• [Work request]: In the records that follow, find each line with "Uncovering" and pull it out.

• [Excerpted records]:
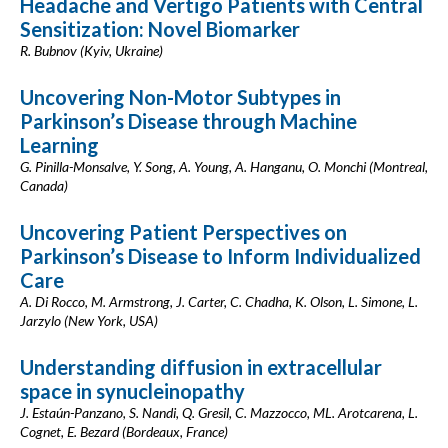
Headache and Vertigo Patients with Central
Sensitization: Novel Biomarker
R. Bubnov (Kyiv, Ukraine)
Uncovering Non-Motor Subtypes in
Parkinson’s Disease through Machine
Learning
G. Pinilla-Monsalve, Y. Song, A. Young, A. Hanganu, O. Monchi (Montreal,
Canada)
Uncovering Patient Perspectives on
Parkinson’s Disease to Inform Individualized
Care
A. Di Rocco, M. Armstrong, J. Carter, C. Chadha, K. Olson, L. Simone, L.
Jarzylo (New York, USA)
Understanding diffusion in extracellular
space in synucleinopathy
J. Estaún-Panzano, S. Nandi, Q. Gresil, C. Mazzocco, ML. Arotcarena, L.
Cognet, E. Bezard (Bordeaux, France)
...
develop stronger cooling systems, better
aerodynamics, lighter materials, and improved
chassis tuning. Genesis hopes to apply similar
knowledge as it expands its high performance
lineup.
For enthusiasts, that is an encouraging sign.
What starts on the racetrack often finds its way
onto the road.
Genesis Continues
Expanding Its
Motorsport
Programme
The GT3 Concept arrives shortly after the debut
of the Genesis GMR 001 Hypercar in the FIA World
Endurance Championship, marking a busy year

• [Your solution]:
Uncovering Non-Motor Subtypes in
Uncovering Patient Perspectives on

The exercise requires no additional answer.